My inner feelings were as if written on a sheaf of papers that were crumpled into a single black-and-white wad, flowers and
no-flowers
of odd heat, faintly cold and half-understood. Businesslike daily toughness, tough-nerved realism but the realism changed day to day as I did physically, a kind of flowering, partly dirty. Even in the cold water of the kinds of shower I took, I have hottish breath as if there were now a fire in my consciousness or a lot of fires: things burning without clear, or formal, outward reason; and the recurrent smoke of this stuff choked me even in the water. The odd, gulping atop the inner heat, atop the feverish heat at moments, the queer, private smoke that makes me comical,
a fool.…
Why would my ill father
want
to be near this smelly, incomplete, smoke-ridden, fever-brained person, this skinny, early man?

Dad on the other side of the curtain says, “Are you tired of being a saint? I guess your balls dropped—or didn’t they?”

“I don’t know …” I said from inside the water. I remembered my balls hung high and being little beans and now
there they are
 … The delay or lags of the mind toward transformations … my balls had been throbbing for months.

“You got a lot to learn,” Dad says on the other side of the curtain. I’m playing a bit with my whang-ee. He says: “I’m putting ideas in your head. You got too many there already—take some advice from me: don’t be too important. Just be human. Don’t let nothing get in the way of being
human.
Believe me, I know … I learned the hard way. Love and affection come first—you know about the bluebird of happiness? Well, that’s the truth—the bluebird of happiness is right in your own backyard. So be human …”

The changing light of meaning inside a speech, the direct lying and hopeful swindling, and the hot air, and then in other phrases hopeful almost-sincerity, a hidden proposition and sincerity—
Be a fool and listen to me, let’s be fools, love me, I love you, it’s all a mug’s game, stay close to me
 … Did he sound like this all along but I was too little to get it? I used to hear differently. Jealousy and temper, I experience them, but I mostly refuse to know about them.…
Am I girlish? Am I a saint?
He has said to me,
You save my life every night—you surely do.…
He experiences less terror if I am there. I was
protected
by the big ha-ha of art which defends such phrases as
fathers-and-sons;
but I have been aware for years that most of the fathers and sons I know are in a mess. My rank
as a boy
is high because my father’s interest in me is so great. I am a star—like Sabu, in the movies.

“Elephant boy,
howdah-do, isn’t it a fine howdah-do.
Wiley, the elephant boy? Is this a ‘Sikh’ joke?”

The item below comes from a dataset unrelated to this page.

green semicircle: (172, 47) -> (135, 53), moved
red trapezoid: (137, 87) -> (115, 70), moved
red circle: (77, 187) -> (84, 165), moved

The water is in my face. The independence of others’ wills is part of the loss of Eden; one understands Justice in the Universe differently. I am sometimes
interested
in the thing of his being interested in me and sometimes bored by it.

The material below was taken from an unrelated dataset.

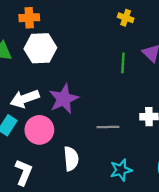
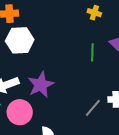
gray line: (108, 127) -> (93, 108), moved, turned -48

“Are you a rooster?” he says. “Are you crowing? Cock-a-doodle-ooo, not a cockadoodl
e-dooodooo
—I bet the hens are laying eggs for you.” His talk casts a sexual shadow. He has no money, he can’t back up his bribes now; he can’t bully anyone: he can’t buy anyone. I don’t know what he expects: S.L. was always a Big Expecter. I start to do what boys do, some boys anyway, jack off just out of range of the strange world. An act of espionage, of cleverness, of rebellion—behind the shower curtain. I am very quiet about it. An awful sweetness, an awfulness in general, a vertiginous pre-satisfaction sets in. Sensations are in as if winged motion in a gulf of simultaneous forgetfulness and omniscience. I am as if at an altitude above the multiplicity of wills in the prison house.